Abstract
We describe the development, testing, and first application of a rapid method for estimating the CO2 storage potential associated with CO2 enhanced oil recovery in both secondary and tertiary modes. The new method builds on various published empirical models for predicting incremental oil recovery (and hence CO2 storage) in solvent floods. It improves the representation of reservoir heterogeneity caused by depositional layering and fracturing. This is then combined with material balance to make site-specific estimates of the CO2 storage potential.

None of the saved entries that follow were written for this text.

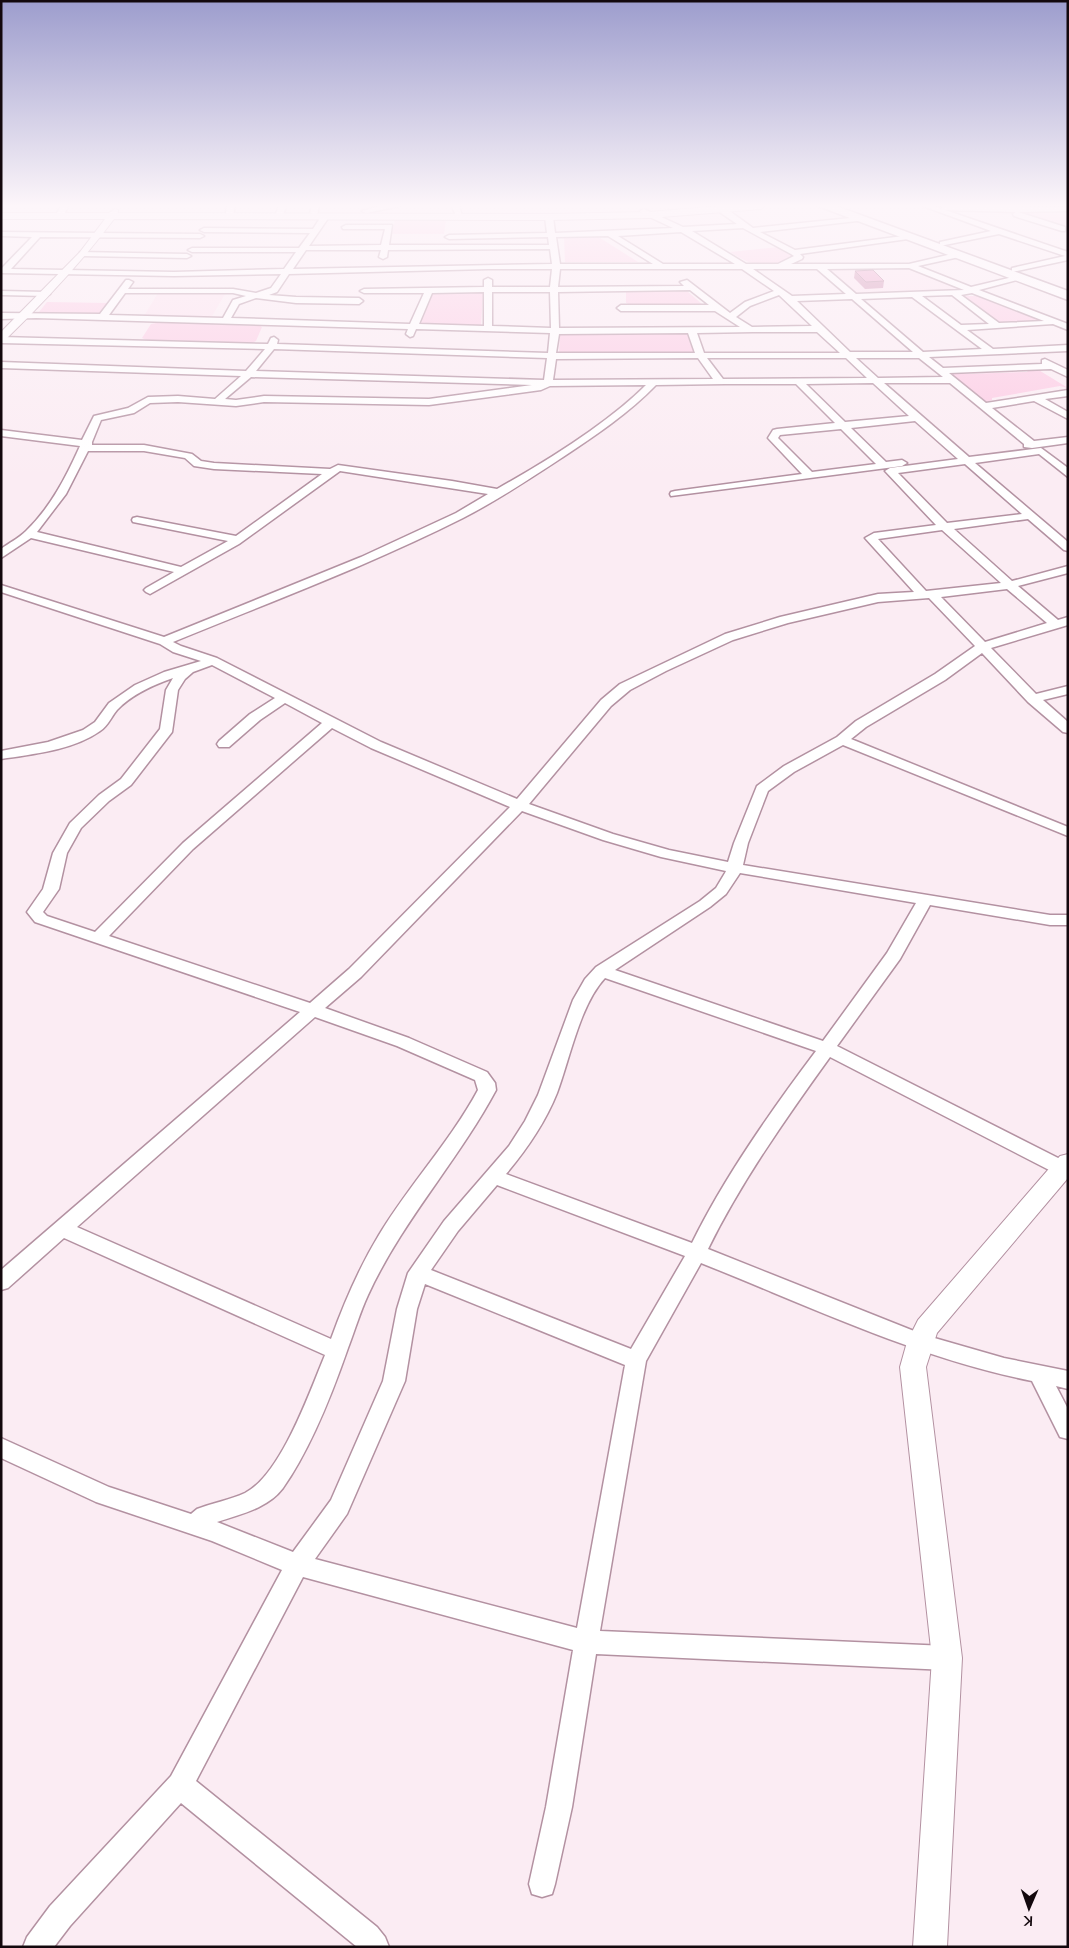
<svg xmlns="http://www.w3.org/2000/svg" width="1069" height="1948" viewBox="0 0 1069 1948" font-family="Mulish,sans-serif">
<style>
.built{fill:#fce1ee}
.green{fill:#fccae3}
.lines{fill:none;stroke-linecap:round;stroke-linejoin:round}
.minor-casing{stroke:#b391a1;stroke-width:3}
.tertiary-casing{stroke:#b391a1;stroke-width:2}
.trunk-casing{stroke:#b391a1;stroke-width:3}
.minor{fill:#fff;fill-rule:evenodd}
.tertiary{fill:#fff;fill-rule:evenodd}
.trunk{fill:#fff;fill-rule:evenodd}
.wall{fill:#c980a6}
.building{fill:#ea95c1;stroke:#a46887}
</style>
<rect width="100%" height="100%" fill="#fbecf3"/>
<!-- built -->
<path class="built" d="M906,268L962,289V290L860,294L855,293L827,270Z
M158,293L225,294L211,318L144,316Z"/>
<!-- green -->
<path class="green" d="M1068,211L1067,228L1025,213Z
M395,219L446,220L444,234H392Z
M564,236H597L638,262H565Z
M779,247L796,257C768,267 756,269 730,252Z
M629,290L687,291L703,305H632L626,303V292Z
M483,291L481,328L420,326L433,292Z
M961,296H978L1042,321L996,324Z
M47,302L108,303L101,313L95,315L39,312Z
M161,322L260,326L262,327L256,341L252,343L147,340L142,338L151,324Z
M686,332L694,353L559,354L560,333Z
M1037,369L1068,388L1060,386L992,398V400L986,402L951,376C955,371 959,372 965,374L1027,372L1028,370Z"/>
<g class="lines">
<!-- minor casing -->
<g class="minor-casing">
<path id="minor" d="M61,206H68L64,215H61L57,213Z
M227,206H235L233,215L226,213Z
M279,206H286L283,215L276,213Z
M312,206H319L317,215L310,213Z
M380,206H400L366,213L362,211Z
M452,206H459L462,216H456Z
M923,206H934L942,209V206L1068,207V211L1018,212L1065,227V231H1062L1014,216L1013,214L1016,212L945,210L1068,252V260L1012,272V268L1065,256L999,234L940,246V242L991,231Z
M718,207H724L753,228L860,217V221H857L760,232L795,250L911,235L912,237L908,239L800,254L803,257L802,259L791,264H909L956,253H959V257L918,266L971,287L1021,275V279L979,290L1068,324V330L1053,324L967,330L993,349L1068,345V351L929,357L943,368L1042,364V360L1045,359L1068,370V377L1051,369L949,373L986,403L1068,390V396L1045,399L1068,412V419L1034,401L992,408L1034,441L1068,437V443L1032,448L1024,447V444L950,383H884L969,457L1041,448L1068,468V477L1039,454L975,463L1068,542V551L1064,550L1028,519L954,529L1012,581L1068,566V573L1018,586L1058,620L1068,617V625L991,648L1036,694L1068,686V694L1043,700L1068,722V733L1063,732L1028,702L982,653L945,680L866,727L851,739L1068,827V836L843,745L794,772L768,791L748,843L743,865L1050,915H1068V925H1050L930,905L900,959L837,1046L1068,1163V1173L1062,1175L1055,1173L830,1057C786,1118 741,1182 708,1249L924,1335L1004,1358L1068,1371V1389L1056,1386L1068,1409V1439L1060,1437L1032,1381C917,1358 809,1306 701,1263L646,1361L600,1631L947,1646L956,1650L959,1658L956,1666L947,1670L596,1654L572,1807L555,1884L552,1894L542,1897L532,1894L529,1884L546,1807L573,1650L303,1577L196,1781L377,1927L385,1937L389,1947H357L181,1803L70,1926L54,1947H23L27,1937L50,1906L171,1776L282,1570L212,1541L96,1502L1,1458V1438L109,1487L191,1514L197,1509C212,1503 230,1500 245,1493C281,1475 310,1391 325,1355L64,1238L8,1288L1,1290V1270L300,1012L35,922L27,912L43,889L53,853L70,823L99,795L121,779L160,729L166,690L173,678C153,685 132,694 117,710C111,717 108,726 100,731C73,750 34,754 1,759V751L48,742L83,730L95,722L109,703L135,685L164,672L201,661L173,652L160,644L1,592V585L164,637L361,557L456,513L488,494L340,471L239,544L150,594L146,592L144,590L146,588L174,572L31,538L1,558V549C9,543 19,538 26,531C51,507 66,477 80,446L1,436V430L82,440L94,416L128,408L148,397L178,396L215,399L241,376L1,368V362L246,371L265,349L1,343V337L268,344L271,338L274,337L278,340L277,344L548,353L550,333L416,329L413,336L410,337L406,334L408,329L36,318L1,319V313L100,314L126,280H129L133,282L128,289H233L256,293L271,288L281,274L174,276L1,273V269L32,237L1,236V232L200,234L204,236L200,238L40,237L11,269L174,272L284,269L296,252H192L188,250L192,248H299L310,233L204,232L200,230L204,228L313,229L322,215H325L329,217L309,246L381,245L385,229H343L342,227L346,225H392L389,245H549L548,237L449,239L445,237L449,235L547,233L545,217L549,215L553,217L555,233L673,228L641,213L640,211L644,209L683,227L737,224L718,211ZM743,228L791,254L794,256L778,264H746L692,231ZM681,232L735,264H663L618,236ZM608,236L653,264H560L556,237ZM550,249L552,264L293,269L306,250H381L379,257L383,259L387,257L388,250ZM909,268L964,290L856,294L827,269ZM488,269H552L550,287H492V280L488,278L484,280V287L364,289L360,291L364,293H424L410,324L231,318L239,304L256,298L296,303L359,304L363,301L359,298L296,297L269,295L277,292L289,274ZM560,269H742L774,291L745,302L730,313L687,280L680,282L684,286L558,287ZM753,269H817L846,294L792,296ZM690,290L709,305H621L617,308L621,311H715L740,327L559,328L558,292ZM484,292V326L419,324L432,293ZM492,292H550L551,328L492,326ZM125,293H233L246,296L233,300L223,318L109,315ZM972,293L1044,321L999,323L961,295ZM779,295L812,326L752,327L736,317L750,306ZM952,295L989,324L961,325L922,296ZM912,297L982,349L923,352L861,299ZM852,299L913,352H850L797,301ZM753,332H817L840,353H704L697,333ZM688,333L695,353H556L559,334ZM274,349L547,358L544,380L256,371ZM698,358L713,379L553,380L556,359ZM707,358H846L867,378L723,379ZM856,358H919L943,377L878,378ZM251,377L532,385L429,399L264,396L236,400L225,399ZM873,383L909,416L845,422L806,384ZM725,384H796L835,423L777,429L773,430L768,438L802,474L675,491L671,492L670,494L671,496L902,466L907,463L902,460L886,462L851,428L915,421L958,459L890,468L885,471L936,525L874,533L865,538L914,592L878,594L780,617L725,634L620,684L601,700L517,799L381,742L217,658L181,646L173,642C270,602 370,565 463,518C498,500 531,478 563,457C596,435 629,413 656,385ZM646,385C607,424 545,462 497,489L452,481L338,465L330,469L214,463L201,461L192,454L144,445H92V442L101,420L134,413L150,403L178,402L236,406L264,402L429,405L541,390L550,386ZM841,429L876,464L812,472L778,438L780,435ZM88,451H144L185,458L194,466L214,469L322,474L236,536L137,517L133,518L132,520L133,522L228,541L181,567L37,532L66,494ZM965,464L1022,514L947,523L898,473ZM942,530L1001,583L926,591L878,539ZM1007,589L1047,623L985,642L941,597ZM929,598L975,646L935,674L856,721L837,737L784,766L757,786L734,843L728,862L669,850L613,834L529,804L611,706L630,690L666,671L733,640L788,623L878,602ZM212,665L275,698L250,714L219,741L217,744L219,747H229L260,720L285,703L322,723L183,843L95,932L47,916L43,912L59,889L67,853L81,828L109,801L131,785L172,732L178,690L185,679L193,672ZM332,728L371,748L510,807L349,969L310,1003L109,936L193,849ZM522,811L603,840L661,857L726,871L725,873L716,888L700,901L596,967L585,979L573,1000L538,1095L525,1121L509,1146L444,1221L408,1273L397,1309L383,1381L331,1500L293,1552L217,1522C240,1514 267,1509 283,1488C311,1448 332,1394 348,1348C355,1330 360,1312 368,1295C402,1221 458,1161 496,1090L495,1083L487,1072L409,1038L325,1008L361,977ZM740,873L916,903L887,953L823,1041L615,970L710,907L726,894ZM605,978L816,1051C771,1111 725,1176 692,1243L506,1174C527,1149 545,1123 557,1093C570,1058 580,1005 605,978ZM315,1017L397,1046L475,1080L478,1090C450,1142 409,1185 379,1235C359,1268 344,1303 331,1339L77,1227ZM497,1185L685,1256L631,1349L431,1270L458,1231ZM425,1284L625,1365L577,1628L315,1559L347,1514L405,1381L417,1309Z
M80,252L187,254L191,256L187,258L83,256H80Z
M1,291L46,292L50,294L46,296L1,295Z"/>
</g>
<!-- tertiary casing -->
<g class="tertiary-casing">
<path id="tertiary" d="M721,206H765L761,209L649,218L549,220L114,219C81,263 44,302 5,340L1,341V332L80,252L105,219H1V213H109L115,209L118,210V213L549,214L649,212Z
M1068,1154V1178L937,1333L926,1367L962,1658L947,1947H913L932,1658L900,1367L907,1342L918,1320L1060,1156Z"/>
</g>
<!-- trunk casing -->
<g class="trunk-casing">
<path id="trunk" d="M818,206H836L1068,291V300Z"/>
</g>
<!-- minor -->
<use href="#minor" class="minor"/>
<!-- tertiary -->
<use href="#tertiary" class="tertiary"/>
<!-- trunk -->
<use href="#trunk" class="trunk"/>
</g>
<!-- wall -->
<path class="wall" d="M855,271L884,281L883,288L865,289L854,278Z"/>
<!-- building -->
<path class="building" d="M873,270L884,281L866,282L855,271Z"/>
<!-- sky -->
<linearGradient id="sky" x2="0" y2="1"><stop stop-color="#9d9dcd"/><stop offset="0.43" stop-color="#fdf6fa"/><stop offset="1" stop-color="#fdf6fa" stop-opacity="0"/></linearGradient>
<rect width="1069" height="479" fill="url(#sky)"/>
<!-- border -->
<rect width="1069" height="1948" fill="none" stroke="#13080d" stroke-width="5"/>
<!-- north arrow -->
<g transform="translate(1029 1908) rotate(182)" stroke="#fbecf3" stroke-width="4" paint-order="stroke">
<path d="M0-4L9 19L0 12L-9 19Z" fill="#13080d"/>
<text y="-8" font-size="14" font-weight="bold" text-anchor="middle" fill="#13080d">K</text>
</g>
</svg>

We cross-checked predictions from the new method against historical field data for major onshore CO2 floods with satisfactory results considering the very approximate nature of the estimation. We then applied the method to a selection of offshore oil reservoirs and found that, generally, the larger the remaining oil, which is a function of initial size and current recovery factor, the greater the CO2 storage potential. We also modelled the case of continued injection after ceasing oil production at, or after, CO2 breakthrough and observed that, as expected, the amount of CO2 stored at breakthrough depends on how early this occurs, which is affected by reservoir heterogeneity, whereas continued injection is limited by the headroom between current reservoir pressure and fracture pressure. The overall storage is the result of the interplay between these two mechanisms. In the studied fields/reservoirs, we demonstrated that large amounts of CO2 can be stored in terms of absolute mass and that storage of these quantities would represent significant abatement of the emissions generated by burning the incremental oil.
The new method can be used as a screening tool to identify and rank candidate oil fields for combined CO2 enhanced oil recovery and storage in regional, national, or corporate portfolios.